The results of this study indicate that sustainable development has a positive mediating impact on the relationship between green innovation and firm performance. This finding indicates that the success of green innovation in improving firm performance is strongly influenced by how companies adopt and implement sustainability principles in their business strategies. Consistent with stakeholder theory, where forms of innovation integrated with sustainability can create value and ethics towards their stakeholders. These values and ethics can then build trust and loyalty of the company to stakeholders. The triple bottom line concept also explains that balancing economic, social, and environmental aspects can create long-term sustainable value.

Overall, aligning innovation and corporate sustainability can affect firm performance by strengthening company competitiveness and ensuring long-term operational sustainability [4]. Sustainable development often encourages companies to make sustainable innovations, both in terms of products and business processes. Environmentally friendly products such as the use of technology aimed at energy efficiency and recycled raw materials can be a significant differentiator in the market. Green innovation is crucial for sustainable development because of its role as a form of investment that can minimize negative impacts on the environment and simultaneously fulfill consumer desires.

7. Conclusion

We aimed to assess the effect of green concepts to firm performance with sustainable development as mediating variable. In summary, we tested the effect of green accounting and green innovation on sustainable development shows a significant positive impact. It shows that the practice of green concepts contributes to sustainable development. Green accounting aims to increase corporate transparency regarding environmental issues, which is not only a social responsibility but also helps in sustainable development. Green innovation encourages companies to continue to innovate in creating environmentally friendly products and processes that make a real contribution to sustainability. In contrast to the results of direct testing between green accounting and green innovation variables on firm performance, which show no significance. This shows that the implementation of green concepts is not enough to improve firm performance in the short term.
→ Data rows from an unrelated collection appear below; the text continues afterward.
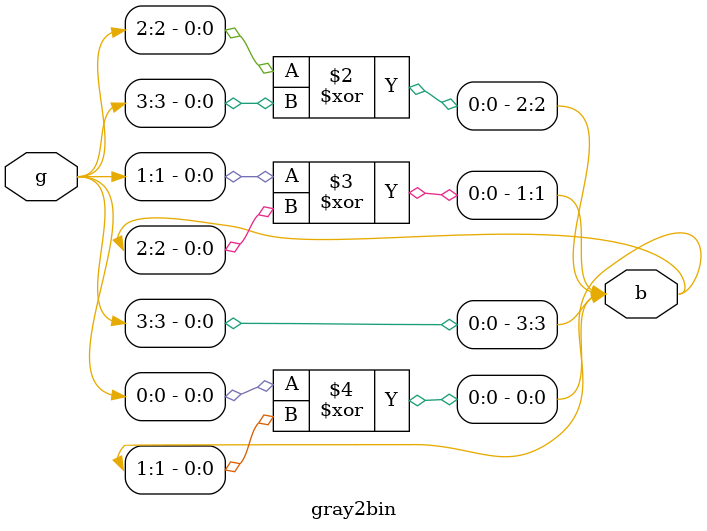
<source format=v>
`timescale 1ns / 1ps
module gray2bin(
    input [3:0] g,
    output reg[3:0] b
    );

   always@(g)
   begin
 b[3]=g[3];
 b[2]=g[2]^b[3];
 b[1]=g[1]^b[2];
 b[0]=g[0]^b[1];
 end

endmodule

</source>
This is due to the high initial investment costs and the long time required to adapt. Testing the sustainable development variable on firm performance shows a significant positive impact. This shows that sustainability efforts have a direct effect on improving firm performance. The mediation test results in this study confirm positive evidence. Mediation testing shows the effect of sustainable development in mediating the relationship between green accounting and green innovation on firm performance.

This research implies that sustainable development has a very important role in improving firm performance. The successful implementation of green accounting and green innovation requires a holistic approach through sustainable development to improve firm performance. The green concept integrated with sustainable development has a greater influence in encouraging improved firm performance. Green accounting and green innovation do not directly affect firm performance, but with the role of sustainable development the influence of green concepts on firm performance becomes stronger.

The limitation of this research lies in the limited access to data where there are several companies that do not have official websites. This has an impact on the difficulty of obtaining data directly from the main source, especially regarding sustainability reports. In addition, this research is also limited to manufacturing companies so that the results of this study cannot be generalized to all types of industries. Therefore, future research can expand the scope of the research sample by adding other sectors so that it can provide a generalizable picture for all industrial sectors.